Ergonomic keyboards keep your wrists and hands in a natural position, promote proper typing habits, and they come in a variety of builds & styles to fit your needs. Before making a decision, make sure to visit an electronics store’s keyboard section to test out the style that’s right for you.
Most inexpensive keyboards use rubber domes beneath the keys to register when one has been pressed, resulting in a quieter sound and cheaper construction, but give the user more resistance, force them to push the key harder, and give the finger joints more unpleasant, CTS-jarring feedback.
Mechanical keyboards use switches that register a key press almost immediately. The keys can just be lightly touched to type, making their use considerably more easy on the fingers and joints. The only problem is that they “click” more loudly than rubber dome boards, and they tend to be more expensive.

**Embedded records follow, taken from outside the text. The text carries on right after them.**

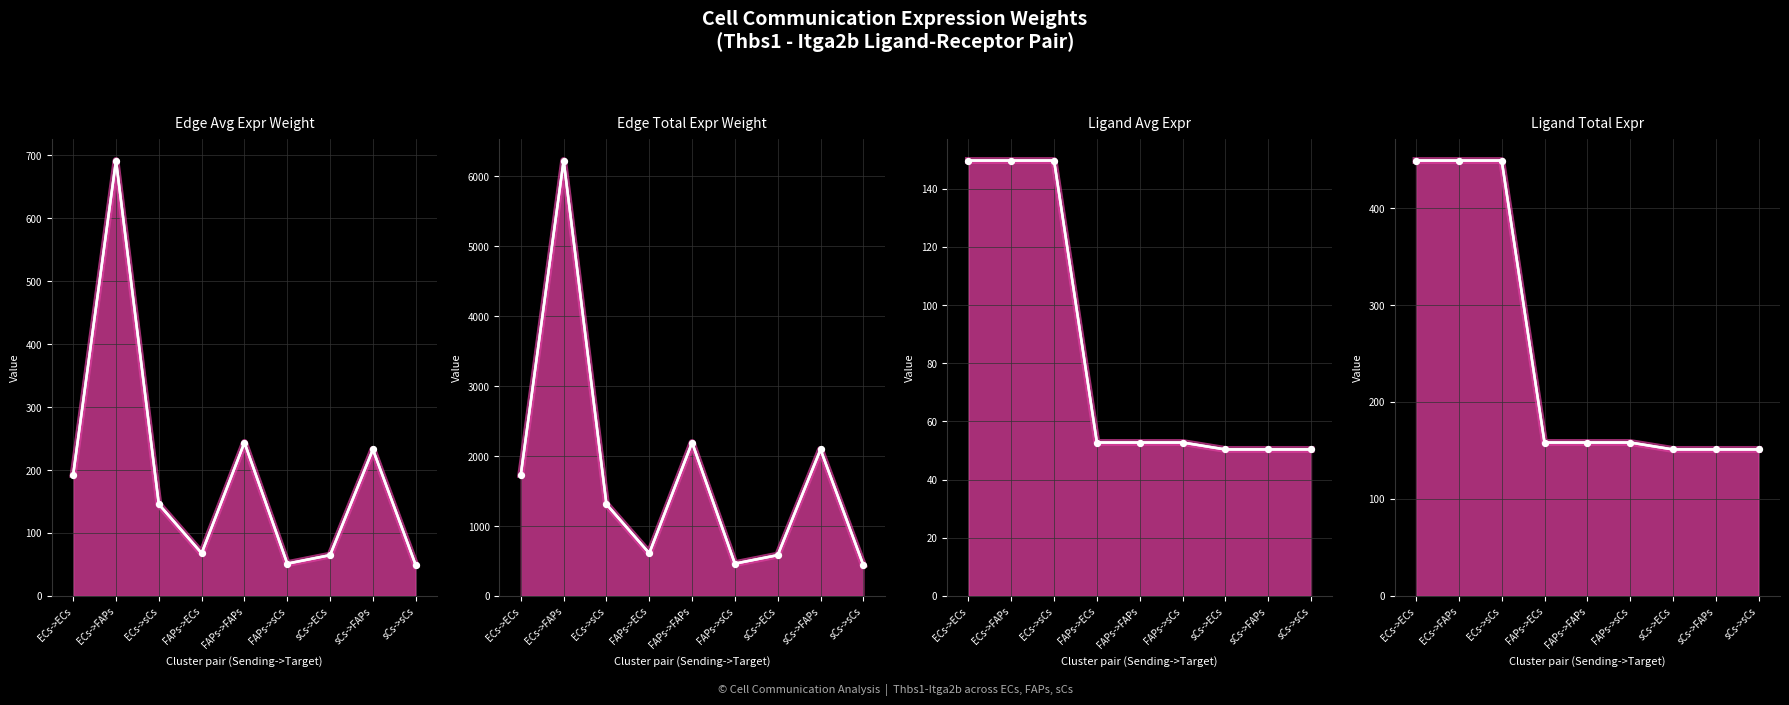

What are all the series names shown in the legend?

Edge average expression weight, Edge total expression weight, Ligand average expression value, Ligand total expression value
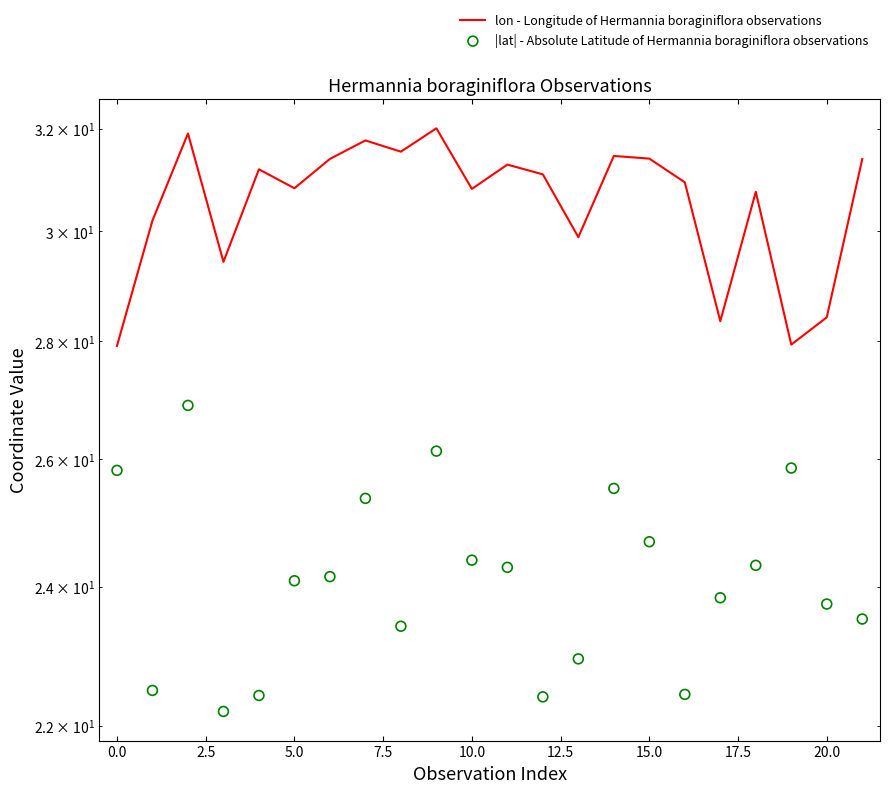

Which series contains the lowest Y value?

|lat| - Absolute Latitude of Hermannia boraginiflora observations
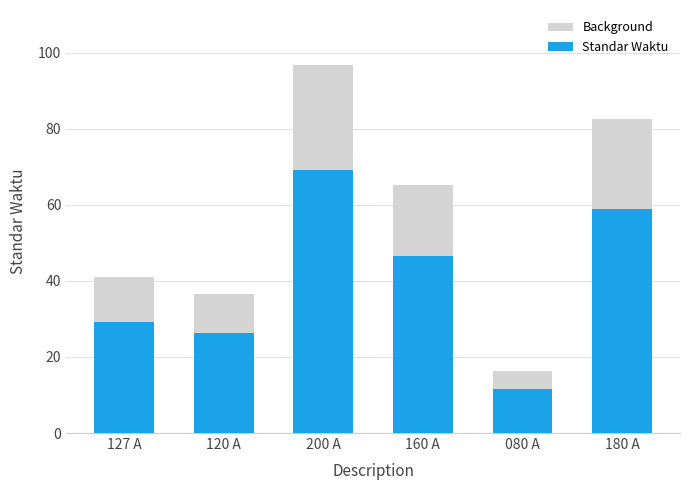

At which label is Background closest to 56?

160 A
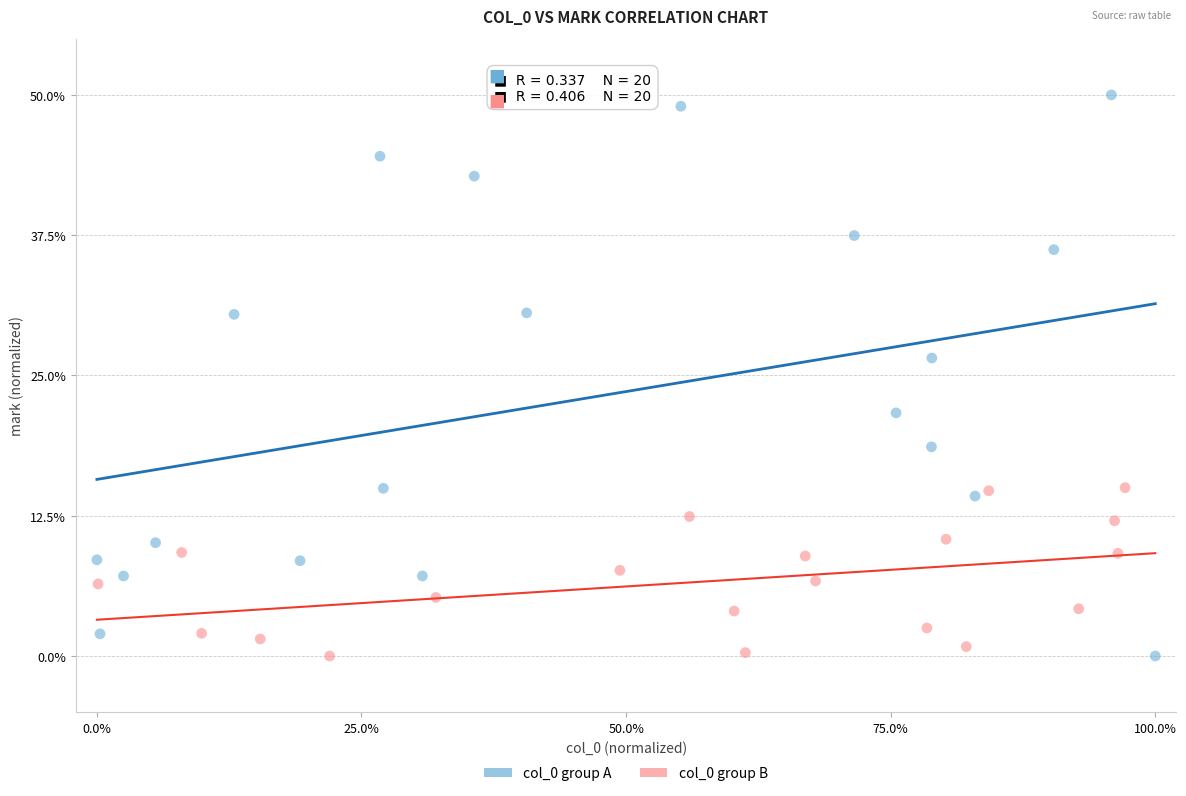

Which series has the widest spread of Y values?

col_0 group A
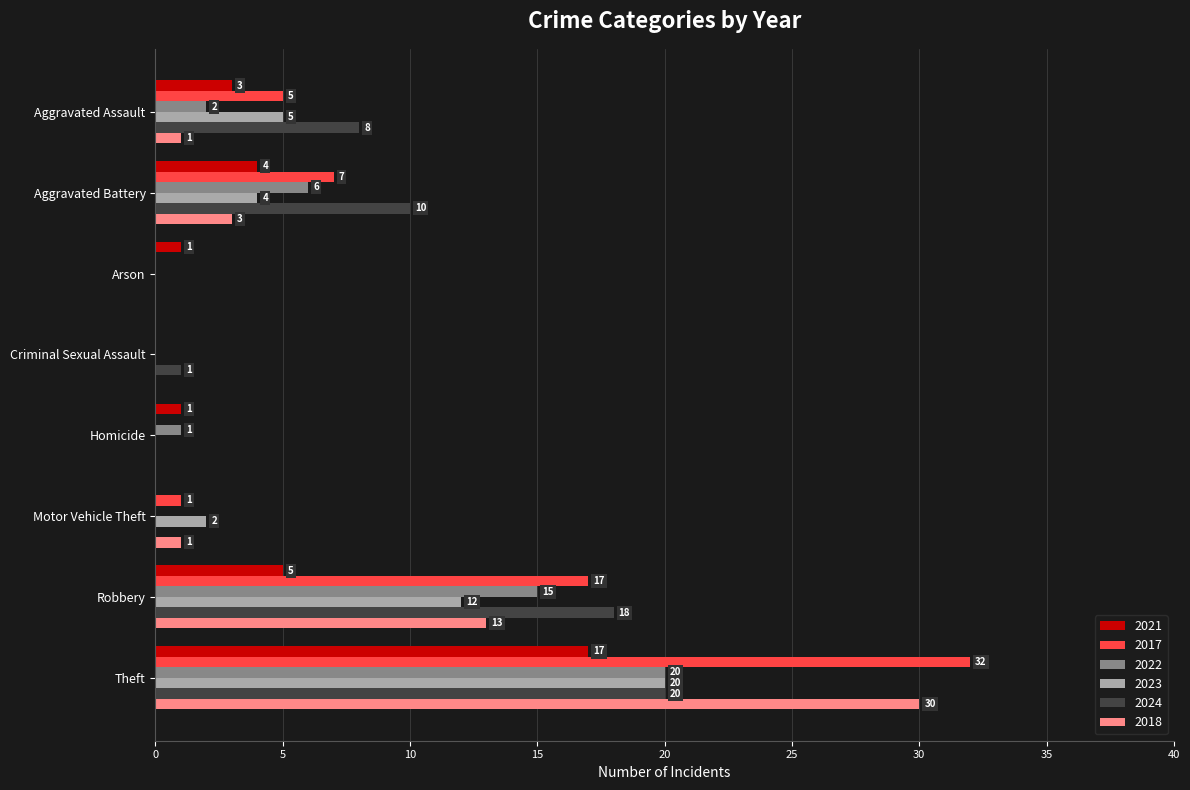

Count the number of data series in this chart.

6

Most people (especially those with arthritis, CTS, and similar issues) who spend a few days with a mechanical keyboard never want to go back. Their ease of use and tactile responsiveness actually have garnered a “cult-like” appreciation, and it’s easy to find groups of people raving about them on the internet.
There are multiple switch types, as well, with different levels of responsiveness & noisiness. “Topre”, “Cherry MX Red” and “Cherry MX Brown” key switches in particular are loved by CTS-sufferers, for their feather-light touch required to press them, in addition to being among the quietest types of switches.
To help with your journey into discovering the best mechanical keybaord for you, make sure to check out our picks: the affordable Rosewill Cherry MX Red Mechanical Keyboard, the quiet Razer BlackWidow Ultimate Stealth Edition with Cherry MX Brown Switches (pictured), and the extremely comfortable Topre Type Heaven Keyboard.
Ergonomic Vertical Mice
Though they look strange at first, an ergonomic mouse that’s the right size and shape for your hand provides an easier grip and offers better hand support. It glides easily and puts your wrist into a natural position so that you don’t have to twist your forearm. The only problem is that they can be tricky to find in stores, so it’s usually easiest to find them online.
Under-Desk Mounted Keyboard/Mouse Trays
Installing a keyboard/mouse tray under your workstation, adjusted to the correct height and tilt for your wrists, will help you keep your posture relaxed. The tray will also keep things from shifting out of position, and can neatly be tucked away when not in use.
In case your desk or workstation didn’t come with a tray, you can install one yourself in just a few minutes. These were selected by us for their ease of use, functionality, and installation: the 3M Sit/Stand Easy Adjust Keyboard Tray (pictured), the Fellowes Professional Series Compact Keyboard Tray, and the wall-mounted Ergotron LX Wall Mount Keyboard Arm.
Pens with Ergonomic Grip
Ergonomically-designed pens help reduce writing stress and fatigue. Wide-barreled with a cushioned grip, these pens reduce the force needed to hold the pen and are available in ballpoint, gel-ink, rolling ball or a combination mechanical pen-pencil. Look especially for pens that have balanced weight distribution.
There are a number of luxury pens/pencils out there, but our more affordable picks include the popular Pilot Dr. Grip Center of Gravity Retractable Ballpoint Pen (pictured), the fancier Paper Mate PhD Retractable Ballpoint Pen, and the rOtring Rapid PRO Technical Drawing Mechanical Pencil.